Représentation géométrique de l’absolument Autre comme aboutissement inatteignable

Petit extrait de mon mémoire sur L’autre chez Emmanuel Lévinas, où je propose très très rapidement une conception géométrique hyperbolique de la relation à l’autre, et en particulier à l’absolument Autre.

Si l’autre est l’aboutissement du chemin, alors cela signifie que le chemin se termine lorsque l’on arrive à l’autre. Pourtant, comme nous l’avons déjà constaté, pour que l’autre reste autre il ne peut être intégré au moi. L’autre, ainsi, reste toujours absolument autre. Il est comme un horizon qui ne cesse de s’éloigner à mesure que l’on chemine vers lui. L’absolument Autre est transcendant, inatteignable, horizon lointain dont on ne cesse de s’approcher sans pourtant jamais l’atteindre. Mais à la différence de l’horizon, l’Autre est devant moi, visible, accessible1.
Pour se représenter cela, une conception euclidienne ne convient pas. En revanche, le disque de Poincaré est plus adapté2. Dans ce disque, plus nous nous rapprochons du bord du disque, plus il nous semble nous en éloigner car notre vitesse d’approche et notre taille diminuent au fur et à mesure. Il en est de même avec l’Autre : plus je m’approche de lui, plus je constate son altérité, et la grandeur de son altérité, qui font que je suis toujours loin de lui.
Nous constatons que nos représentations peuvent être changées par la rencontre de l’Autre. En effet, sortir du modèle euclidien au profit de ce modèle non euclidien, dit hyperbolique, ne nous est pas familier. Il n’est pas au programme des enseignements primaires et secondaires, et n’est pas une partie importante des études supérieures en mathématiques. On peut donc s’interroger sur l’impact de ces représentations mentales sur la rencontre avec l’autre. Nous avons constaté qu’une représentation de l’espace hyperbolique, à courbure négative, est adaptée à la compréhension de l’autre comme aboutissement duquel on peut sans cesse se rapprocher sans jamais l’atteindre. Une représentation euclidienne de l’espace, à courbure nulle, ne permet pas cela : un rapprochement vers l’autre mène nécessairement à une fusion avec l’autre. Cela permet de représenter de façon simple les difficultés rencontrées par un couple dans lequel les deux personnes se pensent être les mêmes, ou encore celles de mystiques recherchant l’union totale avec Dieu. Ces enjeux pourraient être intéressants à traiter sur le plan sociologique, mais en dehors de notre sujet. Pour revenir à nos représentations spatiales, il reste le cas d’un espace à courbure positive, c’est-à-dire un espace sphérique. Cet espace permet de représenter le cas où le Même et l’Autre représentent une totalité qu’est l’espace sphérique tout entier. Si je me rapproche sans cesse de l’Autre dans cet espace, je finis par revenir sur moi, par revenir au Même. Il s’agit du cas où le moi, dans la représentation proposée précédemment, est épais au point de remplir la sphère en une boule de moi.
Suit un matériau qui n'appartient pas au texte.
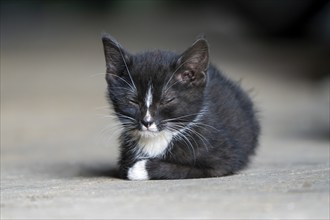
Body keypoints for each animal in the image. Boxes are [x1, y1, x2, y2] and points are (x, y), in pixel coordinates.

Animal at [102, 33, 260, 180]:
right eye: (133, 100)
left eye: (167, 100)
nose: (147, 122)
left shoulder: (222, 161)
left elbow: (182, 170)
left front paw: (139, 169)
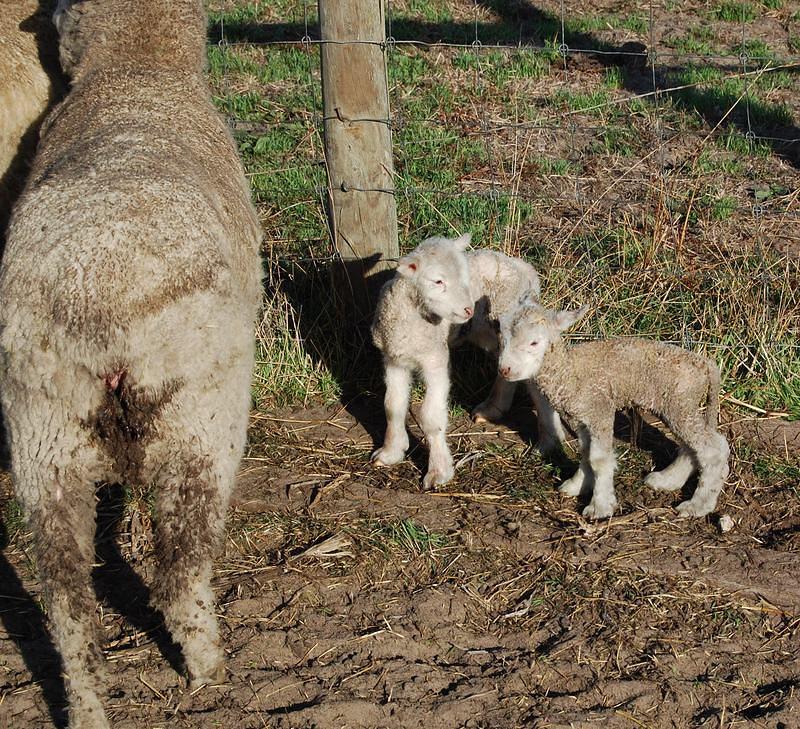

  1. Il s’agit du cas où je vois le visage de l’autre. Nous avons remarqué précédemment que l’Autre comme absolument autre est invisible, dans quel cas la comparaison avec l’horizon est plus pertinente. Malgré cela, l’absolument Autre est compatible aussi avec la comparaison proposée dans ce qui suit.
  2. Le « disque de Poincaré » est un disque définit par Henri Poincaré dans La science et l’hypothèse selon ces mots :

    La température n’y est pas uniforme ; elle est maxima au centre, et elle diminue à mesure qu’on s’en éloigne, pour se réduire au zéro absolu quand on atteint la sphère où ce monde est renfermé.

    Je précise davantage la loi suivant laquelle varie cette température. Soit R le rayon de la sphère limite ; soit r la distance du point considéré au centre de cette sphère. La température absolue sera proportionnelle à R2 – r2.

    Je supposerai de plus que, dans ce monde, tous les corps aient même coefficient de dilatation, de telle façon que la longueur d’une règle quelconque soit proportionnelle à sa température absolue.

    Je supposerai enfin qu’un objet transporté d’un point à un autre, dont la température est différente, se met immédiatement en équilibre calorifique avec son nouveau milieu.

    Rien dans ces hypothèses n’est contradictoire ou inimaginable.

    Un objet mobile deviendra alors de plus en plus petit à mesure qu’on se rapprochera de la sphère limite.

    Observons d’abord que, si ce monde est limité au point de vue de notre géométrie habituelle, il paraîtra infini à ses habitants.

    Quand ceux-ci, en effet, veulent se rapprocher de la sphère limite, ils se refroidissent et deviennent de plus en plus petits. Les pas qu’ils font sont donc aussi de plus en plus petits, de sorte qu’ils ne peuvent jamais atteindre la sphère limite.